**Source material**
____
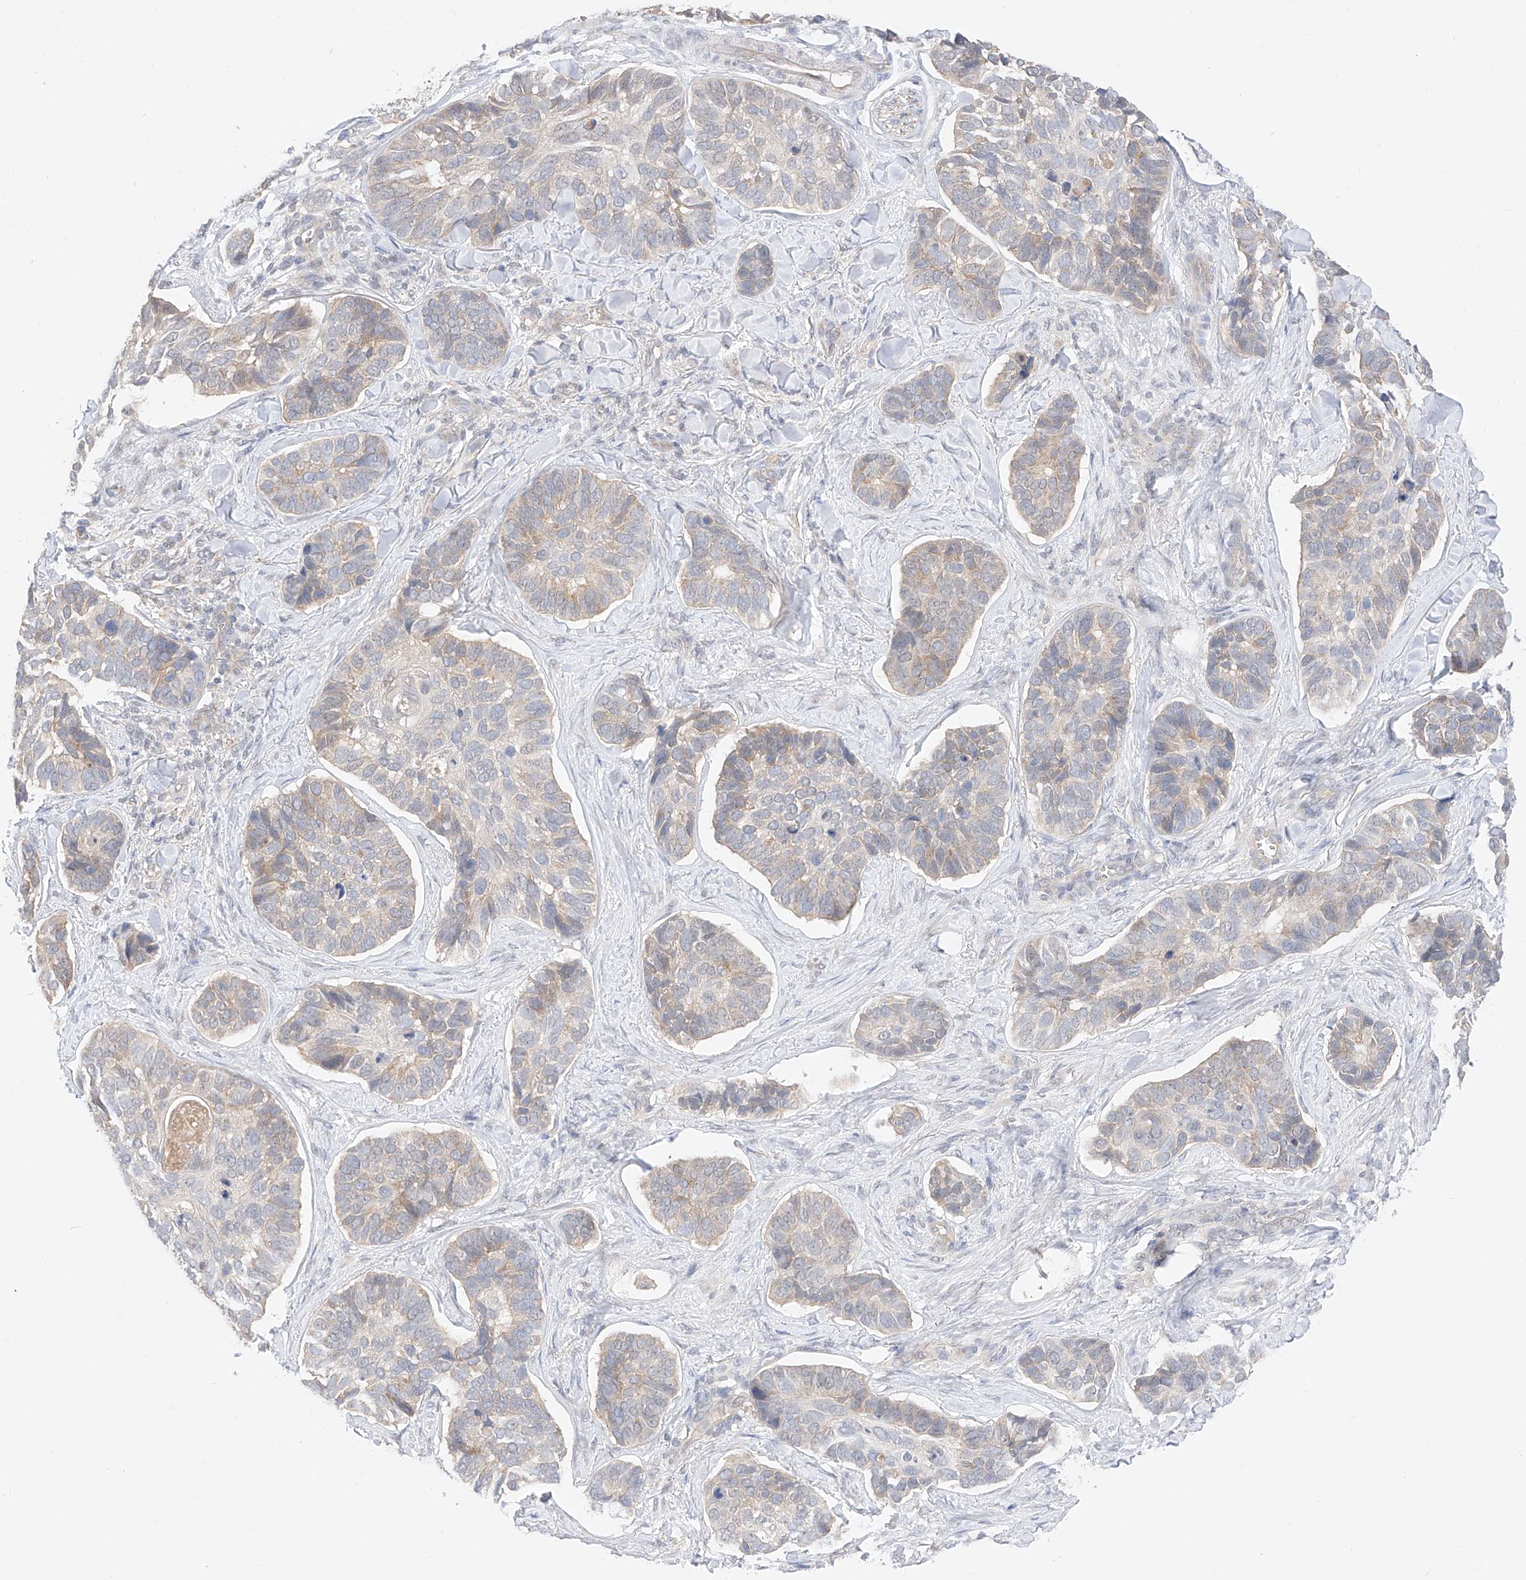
{"staining": {"intensity": "negative", "quantity": "none", "location": "none"}, "tissue": "skin cancer", "cell_type": "Tumor cells", "image_type": "cancer", "snomed": [{"axis": "morphology", "description": "Basal cell carcinoma"}, {"axis": "topography", "description": "Skin"}], "caption": "The micrograph demonstrates no significant staining in tumor cells of skin cancer (basal cell carcinoma). (DAB (3,3'-diaminobenzidine) IHC with hematoxylin counter stain).", "gene": "IL22RA2", "patient": {"sex": "male", "age": 62}}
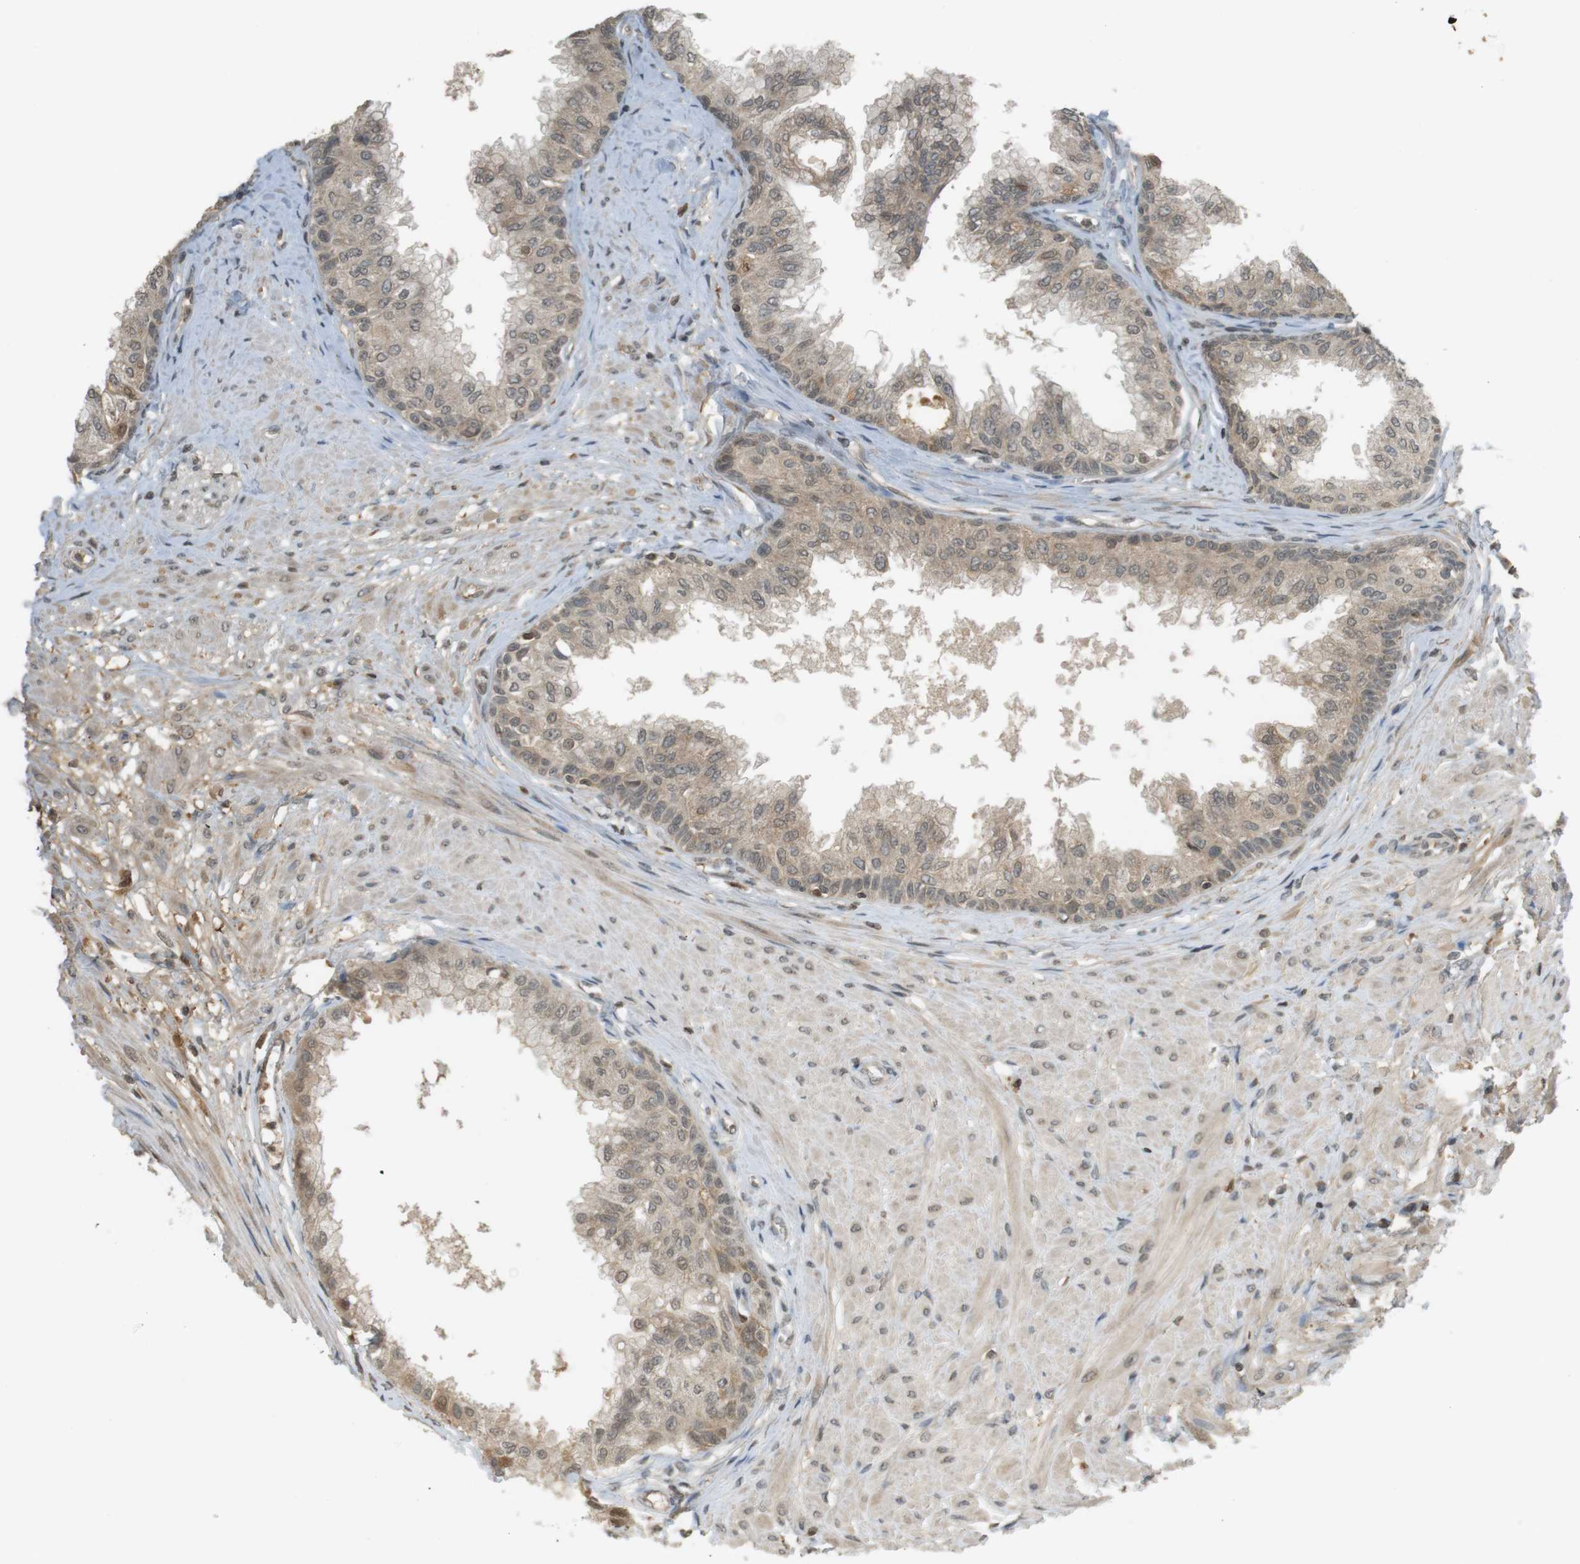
{"staining": {"intensity": "weak", "quantity": "25%-75%", "location": "cytoplasmic/membranous,nuclear"}, "tissue": "prostate", "cell_type": "Glandular cells", "image_type": "normal", "snomed": [{"axis": "morphology", "description": "Normal tissue, NOS"}, {"axis": "topography", "description": "Prostate"}, {"axis": "topography", "description": "Seminal veicle"}], "caption": "Immunohistochemical staining of unremarkable prostate displays 25%-75% levels of weak cytoplasmic/membranous,nuclear protein staining in approximately 25%-75% of glandular cells. (IHC, brightfield microscopy, high magnification).", "gene": "SRR", "patient": {"sex": "male", "age": 60}}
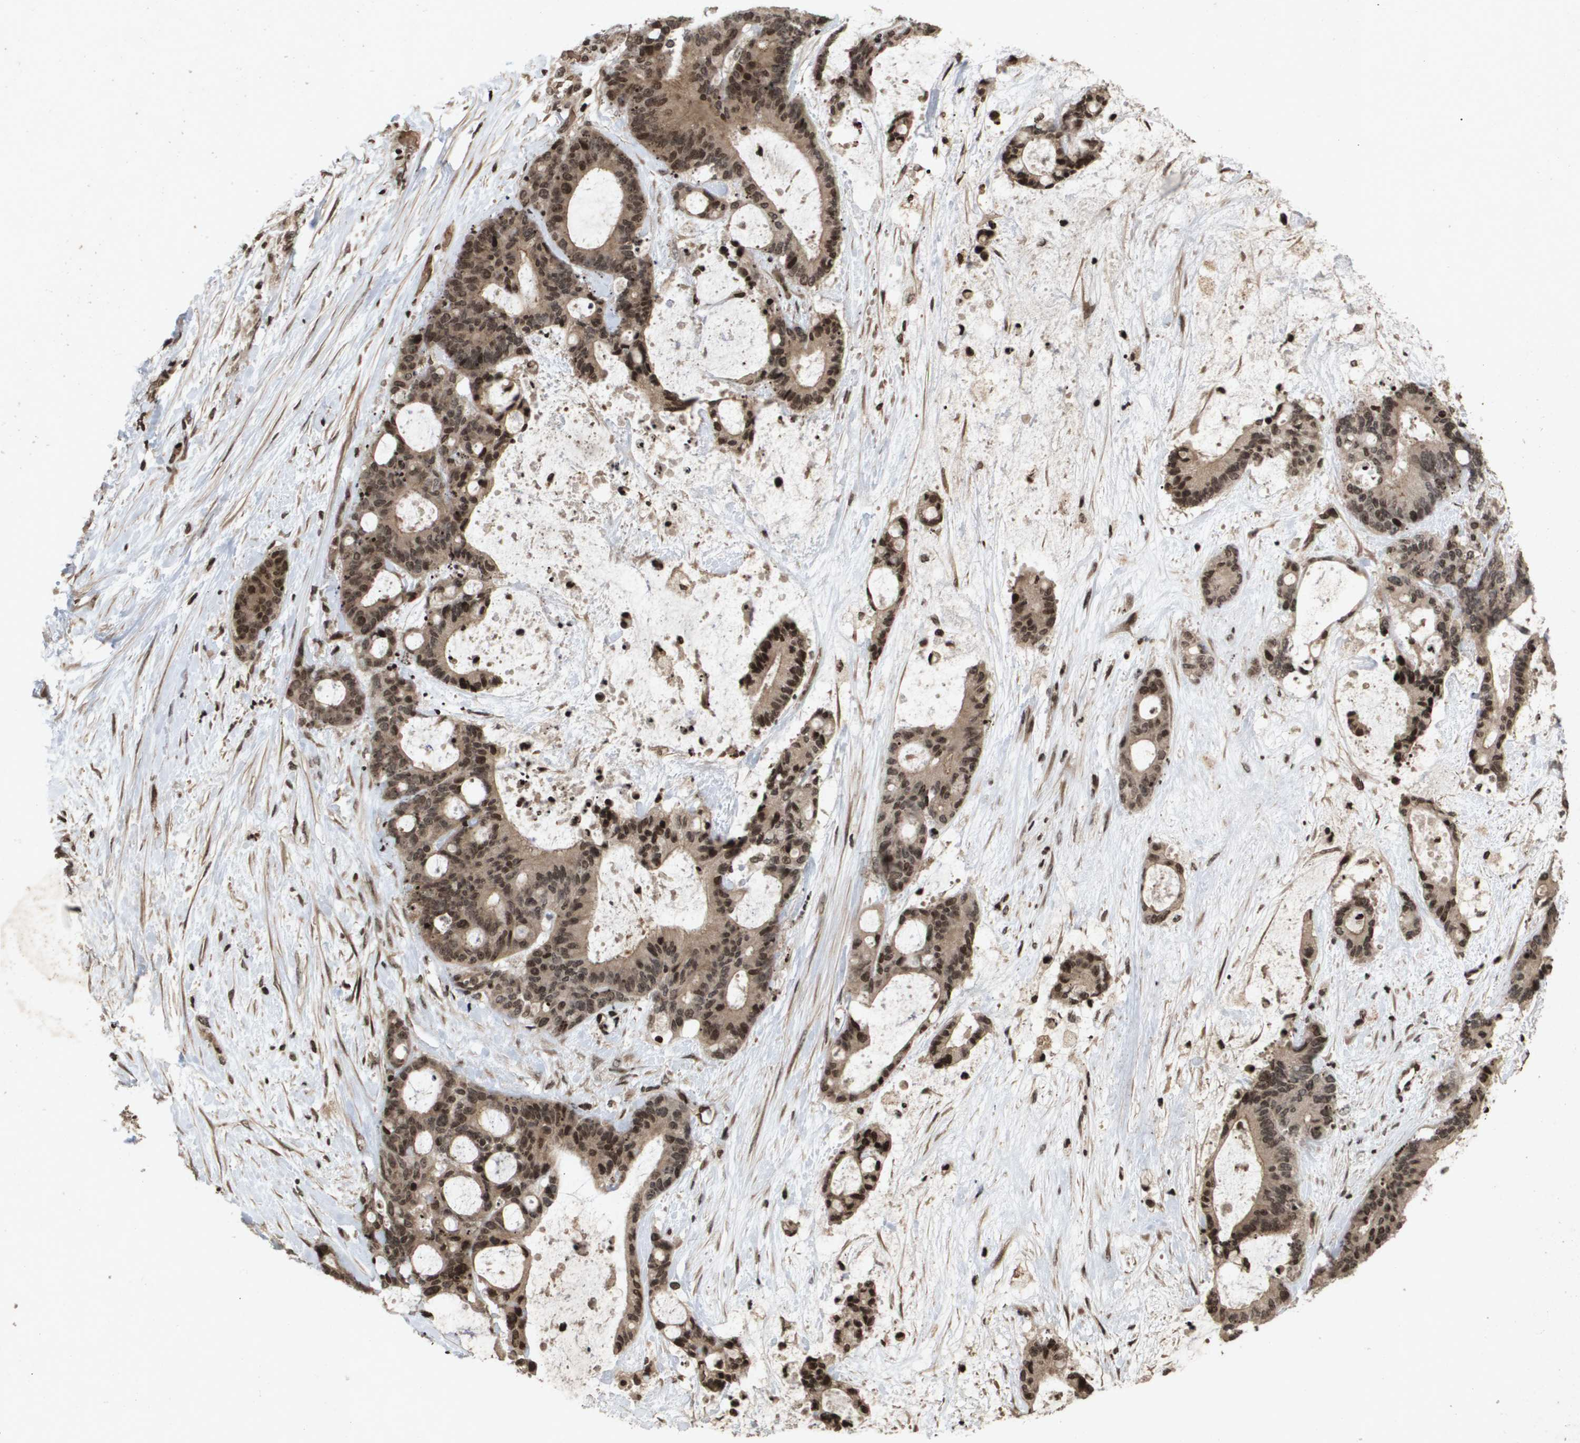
{"staining": {"intensity": "moderate", "quantity": ">75%", "location": "cytoplasmic/membranous,nuclear"}, "tissue": "liver cancer", "cell_type": "Tumor cells", "image_type": "cancer", "snomed": [{"axis": "morphology", "description": "Cholangiocarcinoma"}, {"axis": "topography", "description": "Liver"}], "caption": "High-power microscopy captured an immunohistochemistry (IHC) micrograph of liver cancer, revealing moderate cytoplasmic/membranous and nuclear expression in about >75% of tumor cells.", "gene": "HSPA6", "patient": {"sex": "female", "age": 73}}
____
**Brief**
Set down all of the material above exactly as written, leaving the pictures out.

**Exercise result**
{"staining": {"intensity": "negative", "quantity": "none", "location": "none"}, "tissue": "skin cancer", "cell_type": "Tumor cells", "image_type": "cancer", "snomed": [{"axis": "morphology", "description": "Basal cell carcinoma"}, {"axis": "topography", "description": "Skin"}], "caption": "The micrograph demonstrates no significant staining in tumor cells of skin cancer (basal cell carcinoma). (DAB (3,3'-diaminobenzidine) IHC with hematoxylin counter stain).", "gene": "IL22RA2", "patient": {"sex": "male", "age": 62}}
{"staining": {"intensity": "weak", "quantity": "25%-75%", "location": "cytoplasmic/membranous,nuclear"}, "tissue": "prostate", "cell_type": "Glandular cells", "image_type": "normal", "snomed": [{"axis": "morphology", "description": "Normal tissue, NOS"}, {"axis": "topography", "description": "Prostate"}, {"axis": "topography", "description": "Seminal veicle"}], "caption": "Immunohistochemical staining of unremarkable prostate displays 25%-75% levels of weak cytoplasmic/membranous,nuclear protein staining in approximately 25%-75% of glandular cells. (IHC, brightfield microscopy, high magnification).", "gene": "SRR", "patient": {"sex": "male", "age": 60}}
{"staining": {"intensity": "moderate", "quantity": ">75%", "location": "cytoplasmic/membranous,nuclear"}, "tissue": "liver cancer", "cell_type": "Tumor cells", "image_type": "cancer", "snomed": [{"axis": "morphology", "description": "Cholangiocarcinoma"}, {"axis": "topography", "description": "Liver"}], "caption": "High-power microscopy captured an immunohistochemistry (IHC) micrograph of liver cancer, revealing moderate cytoplasmic/membranous and nuclear expression in about >75% of tumor cells.", "gene": "HSPA6", "patient": {"sex": "female", "age": 73}}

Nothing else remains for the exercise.